> [What you will do]: Convert every line in the rows below into a two-column Markdown table headed No. and Line, numbering the lines in order and leaving out any blank ones.

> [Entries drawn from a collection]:
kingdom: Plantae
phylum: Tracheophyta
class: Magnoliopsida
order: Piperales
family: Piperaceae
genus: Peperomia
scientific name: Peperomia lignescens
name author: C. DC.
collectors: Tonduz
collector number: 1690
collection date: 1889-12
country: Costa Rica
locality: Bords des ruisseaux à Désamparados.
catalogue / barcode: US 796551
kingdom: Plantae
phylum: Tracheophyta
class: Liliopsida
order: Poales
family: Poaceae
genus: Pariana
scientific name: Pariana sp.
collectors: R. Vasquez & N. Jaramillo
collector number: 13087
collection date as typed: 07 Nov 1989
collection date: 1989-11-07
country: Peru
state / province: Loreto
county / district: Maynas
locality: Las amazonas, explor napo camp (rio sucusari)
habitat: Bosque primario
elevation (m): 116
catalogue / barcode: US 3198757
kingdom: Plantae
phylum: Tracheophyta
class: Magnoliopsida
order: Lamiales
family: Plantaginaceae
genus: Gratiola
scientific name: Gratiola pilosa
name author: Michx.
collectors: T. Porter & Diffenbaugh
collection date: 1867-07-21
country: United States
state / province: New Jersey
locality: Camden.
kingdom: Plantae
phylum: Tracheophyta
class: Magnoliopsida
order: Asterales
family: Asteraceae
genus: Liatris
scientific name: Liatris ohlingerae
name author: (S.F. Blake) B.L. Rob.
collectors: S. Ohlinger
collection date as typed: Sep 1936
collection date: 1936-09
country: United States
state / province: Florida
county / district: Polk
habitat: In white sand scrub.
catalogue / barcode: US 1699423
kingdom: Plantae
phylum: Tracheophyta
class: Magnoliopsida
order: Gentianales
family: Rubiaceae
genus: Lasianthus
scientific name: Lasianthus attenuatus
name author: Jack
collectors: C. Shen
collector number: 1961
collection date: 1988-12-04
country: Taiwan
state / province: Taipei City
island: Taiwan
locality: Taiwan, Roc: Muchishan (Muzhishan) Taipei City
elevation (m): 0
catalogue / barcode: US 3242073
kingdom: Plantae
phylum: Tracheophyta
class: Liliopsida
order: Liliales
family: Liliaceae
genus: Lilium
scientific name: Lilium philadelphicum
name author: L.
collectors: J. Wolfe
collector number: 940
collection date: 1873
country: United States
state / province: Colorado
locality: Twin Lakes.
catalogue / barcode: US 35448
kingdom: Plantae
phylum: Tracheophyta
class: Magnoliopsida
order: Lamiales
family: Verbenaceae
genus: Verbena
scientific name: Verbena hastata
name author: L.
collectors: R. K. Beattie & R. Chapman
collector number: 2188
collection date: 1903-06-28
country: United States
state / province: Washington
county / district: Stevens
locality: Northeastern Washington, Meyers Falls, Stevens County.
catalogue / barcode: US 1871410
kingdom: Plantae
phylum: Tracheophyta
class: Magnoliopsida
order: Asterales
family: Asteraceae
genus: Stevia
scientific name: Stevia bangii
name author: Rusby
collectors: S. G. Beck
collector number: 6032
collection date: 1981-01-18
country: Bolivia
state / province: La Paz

> [Answer in full]:
| No. | Line |
|---|---|
| 1 | kingdom: Plantae |
| 2 | phylum: Tracheophyta |
| 3 | class: Magnoliopsida |
| 4 | order: Piperales |
| 5 | family: Piperaceae |
| 6 | genus: Peperomia |
| 7 | scientific name: Peperomia lignescens |
| 8 | name author: C. DC. |
| 9 | collectors: Tonduz |
| 10 | collector number: 1690 |
| 11 | collection date: 1889-12 |
| 12 | country: Costa Rica |
| 13 | locality: Bords des ruisseaux à Désamparados. |
| 14 | catalogue / barcode: US 796551 |
| 15 | kingdom: Plantae |
| 16 | phylum: Tracheophyta |
| 17 | class: Liliopsida |
| 18 | order: Poales |
| 19 | family: Poaceae |
| 20 | genus: Pariana |
| 21 | scientific name: Pariana sp. |
| 22 | collectors: R. Vasquez & N. Jaramillo |
| 23 | collector number: 13087 |
| 24 | collection date as typed: 07 Nov 1989 |
| 25 | collection date: 1989-11-07 |
| 26 | country: Peru |
| 27 | state / province: Loreto |
| 28 | county / district: Maynas |
| 29 | locality: Las amazonas, explor napo camp (rio sucusari) |
| 30 | habitat: Bosque primario |
| 31 | elevation (m): 116 |
| 32 | catalogue / barcode: US 3198757 |
| 33 | kingdom: Plantae |
| 34 | phylum: Tracheophyta |
| 35 | class: Magnoliopsida |
| 36 | order: Lamiales |
| 37 | family: Plantaginaceae |
| 38 | genus: Gratiola |
| 39 | scientific name: Gratiola pilosa |
| 40 | name author: Michx. |
| 41 | collectors: T. Porter & Diffenbaugh |
| 42 | collection date: 1867-07-21 |
| 43 | country: United States |
| 44 | state / province: New Jersey |
| 45 | locality: Camden. |
| 46 | kingdom: Plantae |
| 47 | phylum: Tracheophyta |
| 48 | class: Magnoliopsida |
| 49 | order: Asterales |
| 50 | family: Asteraceae |
| 51 | genus: Liatris |
| 52 | scientific name: Liatris ohlingerae |
| 53 | name author: (S.F. Blake) B.L. Rob. |
| 54 | collectors: S. Ohlinger |
| 55 | collection date as typed: Sep 1936 |
| 56 | collection date: 1936-09 |
| 57 | country: United States |
| 58 | state / province: Florida |
| 59 | county / district: Polk |
| 60 | habitat: In white sand scrub. |
| 61 | catalogue / barcode: US 1699423 |
| 62 | kingdom: Plantae |
| 63 | phylum: Tracheophyta |
| 64 | class: Magnoliopsida |
| 65 | order: Gentianales |
| 66 | family: Rubiaceae |
| 67 | genus: Lasianthus |
| 68 | scientific name: Lasianthus attenuatus |
| 69 | name author: Jack |
| 70 | collectors: C. Shen |
| 71 | collector number: 1961 |
| 72 | collection date: 1988-12-04 |
| 73 | country: Taiwan |
| 74 | state / province: Taipei City |
| 75 | island: Taiwan |
| 76 | locality: Taiwan, Roc: Muchishan (Muzhishan) Taipei City |
| 77 | elevation (m): 0 |
| 78 | catalogue / barcode: US 3242073 |
| 79 | kingdom: Plantae |
| 80 | phylum: Tracheophyta |
| 81 | class: Liliopsida |
| 82 | order: Liliales |
| 83 | family: Liliaceae |
| 84 | genus: Lilium |
| 85 | scientific name: Lilium philadelphicum |
| 86 | name author: L. |
| 87 | collectors: J. Wolfe |
| 88 | collector number: 940 |
| 89 | collection date: 1873 |
| 90 | country: United States |
| 91 | state / province: Colorado |
| 92 | locality: Twin Lakes. |
| 93 | catalogue / barcode: US 35448 |
| 94 | kingdom: Plantae |
| 95 | phylum: Tracheophyta |
| 96 | class: Magnoliopsida |
| 97 | order: Lamiales |
| 98 | family: Verbenaceae |
| 99 | genus: Verbena |
| 100 | scientific name: Verbena hastata |
| 101 | name author: L. |
| 102 | collectors: R. K. Beattie & R. Chapman |
| 103 | collector number: 2188 |
| 104 | collection date: 1903-06-28 |
| 105 | country: United States |
| 106 | state / province: Washington |
| 107 | county / district: Stevens |
| 108 | locality: Northeastern Washington, Meyers Falls, Stevens County. |
| 109 | catalogue / barcode: US 1871410 |
| 110 | kingdom: Plantae |
| 111 | phylum: Tracheophyta |
| 112 | class: Magnoliopsida |
| 113 | order: Asterales |
| 114 | family: Asteraceae |
| 115 | genus: Stevia |
| 116 | scientific name: Stevia bangii |
| 117 | name author: Rusby |
| 118 | collectors: S. G. Beck |
| 119 | collector number: 6032 |
| 120 | collection date: 1981-01-18 |
| 121 | country: Bolivia |
| 122 | state / province: La Paz |